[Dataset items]
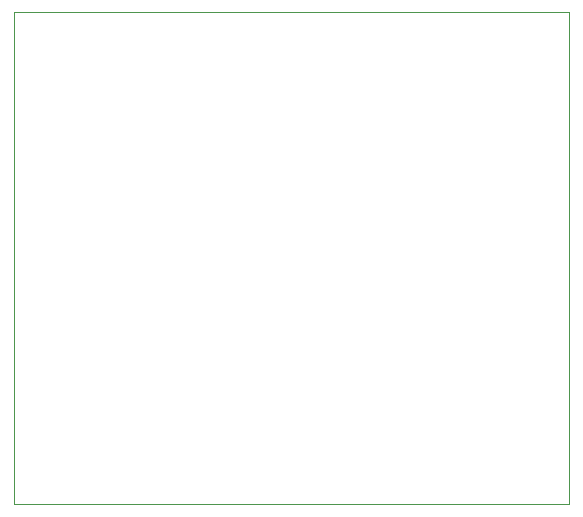
<source format=gbr>
%TF.GenerationSoftware,KiCad,Pcbnew,(5.1.7)-1*%
%TF.CreationDate,2020-11-29T11:25:41+01:00*%
%TF.ProjectId,PickitUp,5069636b-6974-4557-902e-6b696361645f,rev?*%
%TF.SameCoordinates,Original*%
%TF.FileFunction,Profile,NP*%
%FSLAX46Y46*%
G04 Gerber Fmt 4.6, Leading zero omitted, Abs format (unit mm)*
G04 Created by KiCad (PCBNEW (5.1.7)-1) date 2020-11-29 11:25:41*
%MOMM*%
%LPD*%
G01*
G04 APERTURE LIST*
%TA.AperFunction,Profile*%
%ADD10C,0.050000*%
%TD*%
G04 APERTURE END LIST*
D10*
X155194000Y-77470000D02*
X202184000Y-77470000D01*
X155194000Y-119126000D02*
X155194000Y-77470000D01*
X202184000Y-119126000D02*
X155194000Y-119126000D01*
X202184000Y-77470000D02*
X202184000Y-119126000D01*
M02*

</source>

* **Required action**
Whenever a line of the records holds the string "KiCad", pick it out and copy it.

* **Response to this task**
%TF.GenerationSoftware,KiCad,Pcbnew,(5.1.7)-1*%
G04 Created by KiCad (PCBNEW (5.1.7)-1) date 2020-11-29 11:25:41*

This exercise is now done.